About this task: Can you extract every line of text from this data word for word, leaving the pictures out?

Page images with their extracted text
--------------------------------------------------

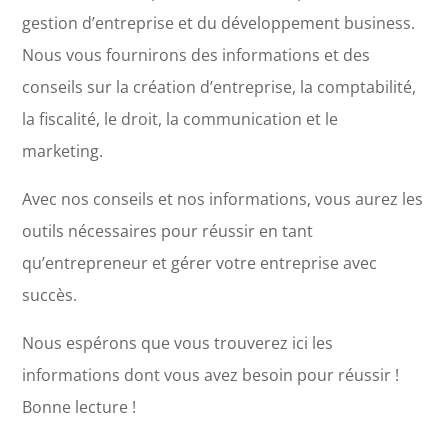
gestion d’entreprise et du développement business.
Nous vous fournirons des informations et des
conseils sur la création d’entreprise, la comptabilité,
la fiscalité, le droit, la communication et le
marketing.
Avec nos conseils et nos informations, vous aurez les
outils nécessaires pour réussir en tant
qu’entrepreneur et gérer votre entreprise avec
succès.
Nous espérons que vous trouverez ici les
informations dont vous avez besoin pour réussir !
Bonne lecture !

--------------------------------------------------

Solution for this task:
gestion d’entreprise et du développement business.
Nous vous fournirons des informations et des
conseils sur la création d’entreprise, la comptabilité,
la fiscalité, le droit, la communication et le
marketing.
Avec nos conseils et nos informations, vous aurez les
outils nécessaires pour réussir en tant
qu’entrepreneur et gérer votre entreprise avec
succès.
Nous espérons que vous trouverez ici les
informations dont vous avez besoin pour réussir !
Bonne lecture !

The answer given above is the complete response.